Take a close look at your support queues
Do your reps reach out to other departments or queues for support while they have a customer on hold? It’s time to take a deep dive into that data. What is the average time for that team to answer your rep’s call? What is the average talk time of the agents in that queue? Do your reps find themselves on hold at times? Not only are those minutes where your customer is impatiently waiting for your rep to return, it is baked into your rep’s average talk time. Questions to consider as you starting digging into the data:
- Can you adjust staffing in that queue to better meet demand? Keep you analysis simple. Invest a few minutes into creating a spreadsheet that compares volume to staffing. A small shift in coverage often dramatically improves the ASA. That means your front line rep has a shorter wait for help and your customer’s hold time is lower.
- Is there unnecessary socializing happening? You will quickly find out if you monitor some of the calls. These are people who work together and share common ground, of course they are chatting a little! Common are simple conversations like: “What time are you going to lunch today?” to “Hey, did I tell you I just got a new puppy?” It might only be 10 seconds, but that is a long time to that customer waiting on hold.
- Do the support queue agents multi-task while in queue? For example, a customer service center had a team to answer complex product questions. The call volume was usually light so they also answered customer emails while in queue. We found that if a call came in while they were in the middle of answering an email, they often made the rep wait until they had finished writing their reply. Ouch, that poor waiting customer is listing to hold music!

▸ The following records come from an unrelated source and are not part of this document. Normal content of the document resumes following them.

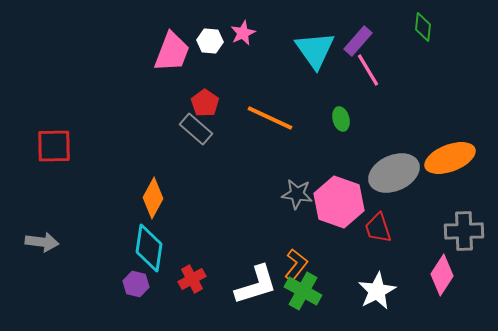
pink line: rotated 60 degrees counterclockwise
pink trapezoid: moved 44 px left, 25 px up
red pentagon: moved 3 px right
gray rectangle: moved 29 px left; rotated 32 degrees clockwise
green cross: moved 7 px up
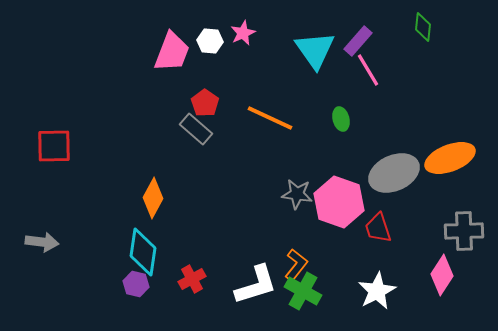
cyan diamond: moved 6 px left, 4 px down
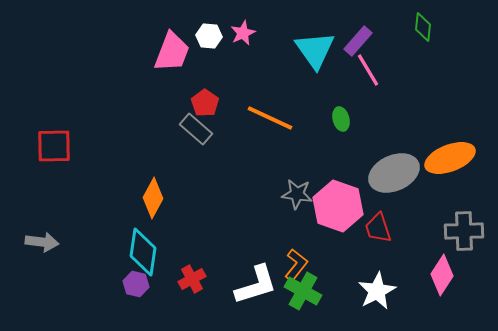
white hexagon: moved 1 px left, 5 px up
pink hexagon: moved 1 px left, 4 px down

- Are your reps spending too much time venting about their customer before getting down to business? The instinct to vent about a challenging customer to a trusted ear can be overpowering. But while your customer is on hold isn’t the right time. Share the stats with your team and explain that the calls to a support queue need to be all business. Quick on- quick off!
- Should you consider empowering your reps to handle more decisions without approval? For example: if your reps call a supervisor to get approval for a refund outside of policy, why not slightly raise the threshold where the rep can authorize themselves? Reducing the quantity of calls to support queues leads to less talk minutes!